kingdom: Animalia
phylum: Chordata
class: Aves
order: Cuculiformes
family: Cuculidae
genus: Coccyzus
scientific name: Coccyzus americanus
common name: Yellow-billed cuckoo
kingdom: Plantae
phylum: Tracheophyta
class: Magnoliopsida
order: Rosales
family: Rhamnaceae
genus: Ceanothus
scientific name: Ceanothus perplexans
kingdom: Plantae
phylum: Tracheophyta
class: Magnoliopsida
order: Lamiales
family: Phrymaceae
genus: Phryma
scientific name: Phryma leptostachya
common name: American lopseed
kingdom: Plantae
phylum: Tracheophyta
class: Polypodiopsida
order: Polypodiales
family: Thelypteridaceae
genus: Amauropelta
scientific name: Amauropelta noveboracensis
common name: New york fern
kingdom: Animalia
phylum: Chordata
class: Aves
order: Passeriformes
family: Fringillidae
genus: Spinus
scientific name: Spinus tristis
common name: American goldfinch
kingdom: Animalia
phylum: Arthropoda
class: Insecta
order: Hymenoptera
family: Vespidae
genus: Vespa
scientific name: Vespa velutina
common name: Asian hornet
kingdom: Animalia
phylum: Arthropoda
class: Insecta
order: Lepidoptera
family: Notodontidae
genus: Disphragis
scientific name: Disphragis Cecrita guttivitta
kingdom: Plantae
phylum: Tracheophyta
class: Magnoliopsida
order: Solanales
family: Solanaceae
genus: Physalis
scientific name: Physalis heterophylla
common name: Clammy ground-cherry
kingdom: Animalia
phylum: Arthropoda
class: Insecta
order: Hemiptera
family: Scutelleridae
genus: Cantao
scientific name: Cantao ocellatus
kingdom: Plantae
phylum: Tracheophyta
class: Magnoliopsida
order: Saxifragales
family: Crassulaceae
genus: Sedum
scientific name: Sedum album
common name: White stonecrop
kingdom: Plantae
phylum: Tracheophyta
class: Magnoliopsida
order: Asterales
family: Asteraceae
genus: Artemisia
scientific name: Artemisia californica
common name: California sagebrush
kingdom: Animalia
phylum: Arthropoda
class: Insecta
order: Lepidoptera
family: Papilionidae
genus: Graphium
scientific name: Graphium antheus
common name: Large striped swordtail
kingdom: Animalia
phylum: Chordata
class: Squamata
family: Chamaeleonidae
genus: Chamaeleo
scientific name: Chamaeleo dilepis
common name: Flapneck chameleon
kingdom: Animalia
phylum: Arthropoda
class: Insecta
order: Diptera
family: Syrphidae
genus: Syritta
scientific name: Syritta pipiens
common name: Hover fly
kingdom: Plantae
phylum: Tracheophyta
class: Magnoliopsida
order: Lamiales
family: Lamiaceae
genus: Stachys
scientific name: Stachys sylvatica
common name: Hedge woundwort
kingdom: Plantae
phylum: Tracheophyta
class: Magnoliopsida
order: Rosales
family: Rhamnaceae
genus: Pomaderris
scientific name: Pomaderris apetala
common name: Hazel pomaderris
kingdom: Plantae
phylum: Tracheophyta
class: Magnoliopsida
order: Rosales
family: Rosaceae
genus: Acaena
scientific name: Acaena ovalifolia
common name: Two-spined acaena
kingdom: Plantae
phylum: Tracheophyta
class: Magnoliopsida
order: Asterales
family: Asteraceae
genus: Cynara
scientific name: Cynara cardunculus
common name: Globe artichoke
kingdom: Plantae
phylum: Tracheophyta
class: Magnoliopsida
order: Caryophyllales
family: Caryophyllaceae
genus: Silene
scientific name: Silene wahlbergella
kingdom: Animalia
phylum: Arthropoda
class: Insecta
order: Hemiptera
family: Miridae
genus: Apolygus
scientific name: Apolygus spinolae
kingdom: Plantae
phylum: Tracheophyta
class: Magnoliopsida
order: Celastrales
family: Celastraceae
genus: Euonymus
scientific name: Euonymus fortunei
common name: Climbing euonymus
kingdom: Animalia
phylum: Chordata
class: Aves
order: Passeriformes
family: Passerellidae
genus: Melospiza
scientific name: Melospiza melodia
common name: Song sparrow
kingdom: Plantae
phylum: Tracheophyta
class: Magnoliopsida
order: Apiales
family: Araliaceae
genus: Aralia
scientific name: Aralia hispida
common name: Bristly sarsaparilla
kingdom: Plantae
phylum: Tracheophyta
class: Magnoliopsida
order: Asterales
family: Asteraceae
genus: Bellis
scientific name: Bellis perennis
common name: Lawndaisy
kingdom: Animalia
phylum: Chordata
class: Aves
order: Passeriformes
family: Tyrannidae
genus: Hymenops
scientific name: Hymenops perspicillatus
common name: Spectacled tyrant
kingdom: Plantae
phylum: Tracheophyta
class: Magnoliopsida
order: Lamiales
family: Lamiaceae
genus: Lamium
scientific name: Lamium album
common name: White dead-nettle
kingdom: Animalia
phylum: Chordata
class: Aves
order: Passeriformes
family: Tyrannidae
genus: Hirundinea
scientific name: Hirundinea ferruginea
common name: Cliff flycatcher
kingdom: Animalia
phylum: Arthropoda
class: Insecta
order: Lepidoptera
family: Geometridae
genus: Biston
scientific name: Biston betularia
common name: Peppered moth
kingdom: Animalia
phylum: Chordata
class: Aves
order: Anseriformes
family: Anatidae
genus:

____________

▶ _OBJECTIVE_: Reproduce all of the data above, line for line, without changing anything.

▶ _RESULT OF THE EXERCISE_:
kingdom: Animalia
phylum: Chordata
class: Aves
order: Cuculiformes
family: Cuculidae
genus: Coccyzus
scientific name: Coccyzus americanus
common name: Yellow-billed cuckoo
kingdom: Plantae
phylum: Tracheophyta
class: Magnoliopsida
order: Rosales
family: Rhamnaceae
genus: Ceanothus
scientific name: Ceanothus perplexans
kingdom: Plantae
phylum: Tracheophyta
class: Magnoliopsida
order: Lamiales
family: Phrymaceae
genus: Phryma
scientific name: Phryma leptostachya
common name: American lopseed
kingdom: Plantae
phylum: Tracheophyta
class: Polypodiopsida
order: Polypodiales
family: Thelypteridaceae
genus: Amauropelta
scientific name: Amauropelta noveboracensis
common name: New york fern
kingdom: Animalia
phylum: Chordata
class: Aves
order: Passeriformes
family: Fringillidae
genus: Spinus
scientific name: Spinus tristis
common name: American goldfinch
kingdom: Animalia
phylum: Arthropoda
class: Insecta
order: Hymenoptera
family: Vespidae
genus: Vespa
scientific name: Vespa velutina
common name: Asian hornet
kingdom: Animalia
phylum: Arthropoda
class: Insecta
order: Lepidoptera
family: Notodontidae
genus: Disphragis
scientific name: Disphragis Cecrita guttivitta
kingdom: Plantae
phylum: Tracheophyta
class: Magnoliopsida
order: Solanales
family: Solanaceae
genus: Physalis
scientific name: Physalis heterophylla
common name: Clammy ground-cherry
kingdom: Animalia
phylum: Arthropoda
class: Insecta
order: Hemiptera
family: Scutelleridae
genus: Cantao
scientific name: Cantao ocellatus
kingdom: Plantae
phylum: Tracheophyta
class: Magnoliopsida
order: Saxifragales
family: Crassulaceae
genus: Sedum
scientific name: Sedum album
common name: White stonecrop
kingdom: Plantae
phylum: Tracheophyta
class: Magnoliopsida
order: Asterales
family: Asteraceae
genus: Artemisia
scientific name: Artemisia californica
common name: California sagebrush
kingdom: Animalia
phylum: Arthropoda
class: Insecta
order: Lepidoptera
family: Papilionidae
genus: Graphium
scientific name: Graphium antheus
common name: Large striped swordtail
kingdom: Animalia
phylum: Chordata
class: Squamata
family: Chamaeleonidae
genus: Chamaeleo
scientific name: Chamaeleo dilepis
common name: Flapneck chameleon
kingdom: Animalia
phylum: Arthropoda
class: Insecta
order: Diptera
family: Syrphidae
genus: Syritta
scientific name: Syritta pipiens
common name: Hover fly
kingdom: Plantae
phylum: Tracheophyta
class: Magnoliopsida
order: Lamiales
family: Lamiaceae
genus: Stachys
scientific name: Stachys sylvatica
common name: Hedge woundwort
kingdom: Plantae
phylum: Tracheophyta
class: Magnoliopsida
order: Rosales
family: Rhamnaceae
genus: Pomaderris
scientific name: Pomaderris apetala
common name: Hazel pomaderris
kingdom: Plantae
phylum: Tracheophyta
class: Magnoliopsida
order: Rosales
family: Rosaceae
genus: Acaena
scientific name: Acaena ovalifolia
common name: Two-spined acaena
kingdom: Plantae
phylum: Tracheophyta
class: Magnoliopsida
order: Asterales
family: Asteraceae
genus: Cynara
scientific name: Cynara cardunculus
common name: Globe artichoke
kingdom: Plantae
phylum: Tracheophyta
class: Magnoliopsida
order: Caryophyllales
family: Caryophyllaceae
genus: Silene
scientific name: Silene wahlbergella
kingdom: Animalia
phylum: Arthropoda
class: Insecta
order: Hemiptera
family: Miridae
genus: Apolygus
scientific name: Apolygus spinolae
kingdom: Plantae
phylum: Tracheophyta
class: Magnoliopsida
order: Celastrales
family: Celastraceae
genus: Euonymus
scientific name: Euonymus fortunei
common name: Climbing euonymus
kingdom: Animalia
phylum: Chordata
class: Aves
order: Passeriformes
family: Passerellidae
genus: Melospiza
scientific name: Melospiza melodia
common name: Song sparrow
kingdom: Plantae
phylum: Tracheophyta
class: Magnoliopsida
order: Apiales
family: Araliaceae
genus: Aralia
scientific name: Aralia hispida
common name: Bristly sarsaparilla
kingdom: Plantae
phylum: Tracheophyta
class: Magnoliopsida
order: Asterales
family: Asteraceae
genus: Bellis
scientific name: Bellis perennis
common name: Lawndaisy
kingdom: Animalia
phylum: Chordata
class: Aves
order: Passeriformes
family: Tyrannidae
genus: Hymenops
scientific name: Hymenops perspicillatus
common name: Spectacled tyrant
kingdom: Plantae
phylum: Tracheophyta
class: Magnoliopsida
order: Lamiales
family: Lamiaceae
genus: Lamium
scientific name: Lamium album
common name: White dead-nettle
kingdom: Animalia
phylum: Chordata
class: Aves
order: Passeriformes
family: Tyrannidae
genus: Hirundinea
scientific name: Hirundinea ferruginea
common name: Cliff flycatcher
kingdom: Animalia
phylum: Arthropoda
class: Insecta
order: Lepidoptera
family: Geometridae
genus: Biston
scientific name: Biston betularia
common name: Peppered moth
kingdom: Animalia
phylum: Chordata
class: Aves
order: Anseriformes
family: Anatidae
genus:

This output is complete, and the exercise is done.